Compared with Kensington, the research suggests Fox Hill is more regulated and more club-oriented. Compared with Longmont Estates, Fox Hill generally reads as more custom, more private, and positioned at a higher price point than the broader neighborhood context.
What the Longmont Market Means for Buyers
Even when you are zeroed in on one neighborhood, the broader market still shapes your strategy. Realtor.com’s Longmont market overview reports 489 homes for sale, a median list price of $599,000, a median of 36 days on market, and a 99% sale-to-list ratio in February 2026.
In plain terms, that means well-priced homes can still attract strong interest. If a Fox Hill home checks the right boxes, you should be ready to act with a clear budget, current pre-approval, and a plan for how much flexibility you have.
Smart Due Diligence Before You Offer
In Fox Hill, due diligence is about more than price and floor plan. You are also evaluating restrictions, timelines, and ongoing property responsibilities.
Before you write an offer, make sure you understand these items:
- Which Fox Hill filing or sub-area the property belongs to
- What HOA covenants and design rules apply to that specific address
- Whether your planned updates would need approval
- Whether vehicle or equipment storage rules fit your needs
- The current condition of major exterior components such as the roof, drainage, irrigation, and exterior materials
- The current membership options and costs at the Fox Hill Club, if club access matters to you
If you are planning a remodel, landscape redesign, or exterior changes soon after closing, build that into your timeline from the start. Approval requirements can affect both your budget and your move-in plans.
Is Fox Hill the Right Fit for You?
Fox Hill can be a strong fit if you want a custom-home setting, larger lots, and a neighborhood identity shaped by architecture, landscaping, and club access. It may also appeal to you if you value a more established feel and are comfortable with HOA oversight.
On the other hand, if you want fewer restrictions, a more casual exterior environment, or a more walkable mixed-use setting, another Longmont neighborhood may be a better match. The key is not whether Fox Hill is objectively better, but whether it fits how you want to live.
When you are buying in a neighborhood with this much character and structure, local guidance matters. The team at Dwellings Colorado Real Estate can help you evaluate Fox Hill homes, compare them with other Longmont options, and navigate the details with clear, senior-level support.
FAQs
What types of homes are common in Fox Hill in Longmont?
- Fox Hill is primarily made up of detached single-family homes, with recent resale examples showing ranch and contemporary styles on relatively large lots.
What HOA rules should buyers know before buying in Fox Hill?

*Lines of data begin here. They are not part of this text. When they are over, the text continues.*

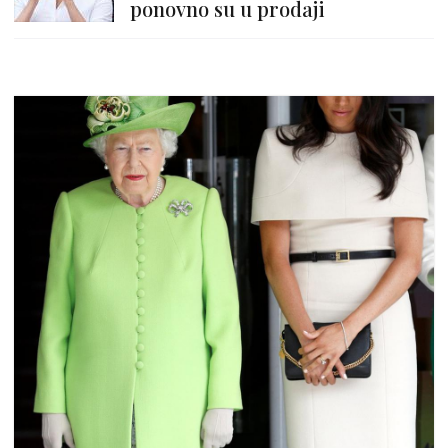
ponovno su u prodaji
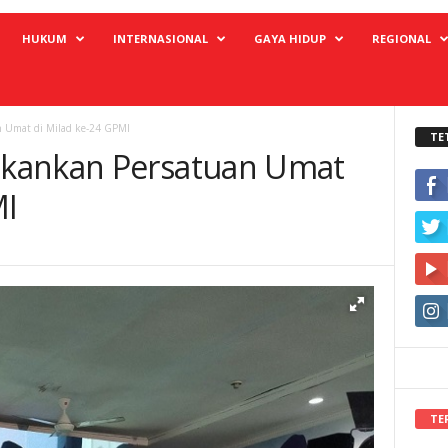
HUKUM
INTERNASIONAL
GAYA HIDUP
REGIONAL
 Umat di Milad ke-24 GPMI
TE
kankan Persatuan Umat
MI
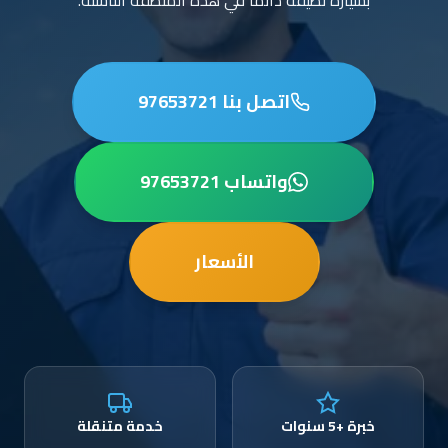
بسيارة نظيفة دائماً في هذه المنطقة الناشئة.
اتصل بنا 97653721
واتساب 97653721
الأسعار
خبرة +5 سنوات
خدمة متنقلة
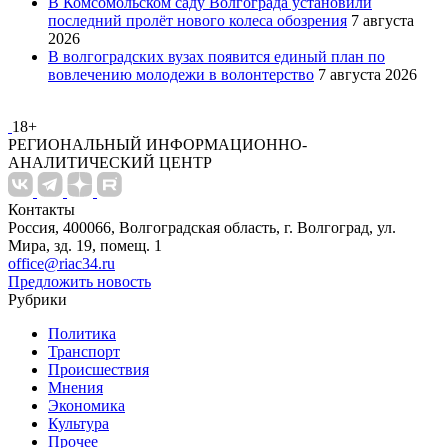
В Комсомольском саду Волгограда установили
последний пролёт нового колеса обозрения
7 августа
2026
В волгоградских вузах появится единый план по
вовлечению молодежи в волонтерство
7 августа 2026
18+
РЕГИОНАЛЬНЫЙ ИНФОРМАЦИОННО-
АНАЛИТИЧЕСКИЙ ЦЕНТР
Контакты
Россия, 400066, Волгоградская область, г. Волгоград, ул.
Мира, зд. 19, помещ. 1
office@riac34.ru
Предложить новость
Рубрики
Политика
Транспорт
Происшествия
Мнения
Экономика
Культура
Прочее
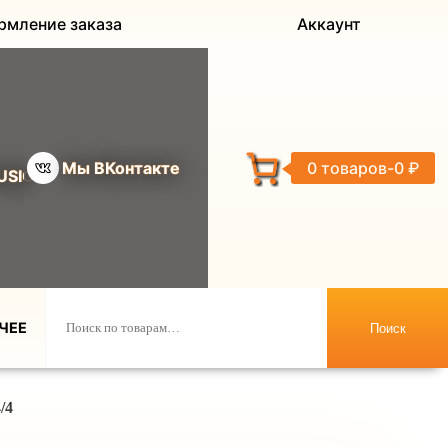
рмление заказа
Аккаунт
Мы ВКонтакте
0 товаров
0 ₽
USIC
ЧЕЕ
Поиск
/4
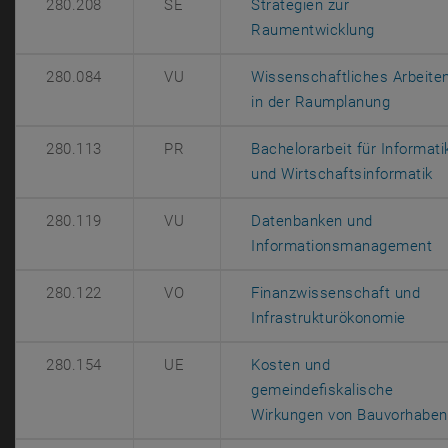
280.208
SE
Strategien zur
, öffnet e
Raumentwicklung
280.084
VU
Wissenschaftliches Arbeite
, öffnet
in der Raumplanung
280.113
PR
Bachelorarbeit für Informati
, 
und Wirtschaftsinformatik
280.119
VU
Datenbanken und
, 
Informationsmanagement
280.122
VO
Finanzwissenschaft und
, öffn
Infrastrukturökonomie
280.154
UE
Kosten und
gemeindefiskalische
Wirkungen von Bauvorhaben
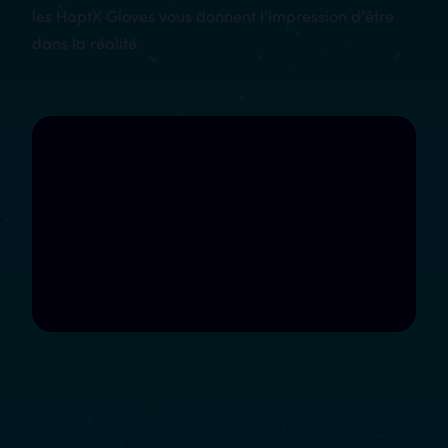
les HaptX Gloves vous donnent l’impression d’être
dans la réalité.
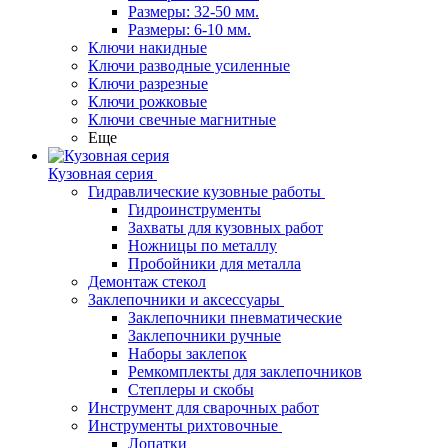
Размеры: 32-50 мм.
Размеры: 6-10 мм.
Ключи накидные
Ключи разводные усиленные
Ключи разрезные
Ключи рожковые
Ключи свечные магнитные
Еще
Кузовная серия
Гидравлические кузовные работы
Гидроинструменты
Захваты для кузовных работ
Ножницы по металлу
Пробойники для металла
Демонтаж стекол
Заклепочники и аксессуары
Заклепочники пневматические
Заклепочники ручные
Наборы заклепок
Ремкомплекты для заклепочников
Степлеры и скобы
Инструмент для сварочных работ
Инструменты рихтовочные
Лопатки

- Buyers should review covenants and design rules carefully because exterior changes, visible landscaping, fencing, roofs, and some structures may require HOA or Design Review Committee approval.
Does buying a home in Fox Hill include golf club membership?
- Club membership is separate and tiered, so buyers should confirm available membership categories, access, and current costs directly with the Fox Hill Club.
Are RVs and boats allowed at Fox Hill homes?
- Fox Hill rules restrict outdoor storage of RVs, campers, boats, trailers, motorhomes, and commercial vehicles, so buyers should verify whether their storage needs fit the neighborhood standards.
How does Fox Hill compare with other Longmont neighborhoods?
- Fox Hill generally offers larger homesites, more custom-home character, and more HOA structure than neighborhoods like Prospect New Town, Kensington, or Longmont Estates.
What should buyers inspect carefully in older Fox Hill homes?
- Buyers should pay close attention to higher-cost exterior items such as roofs, irrigation, drainage, and exterior materials, especially since approval rules can affect future updates.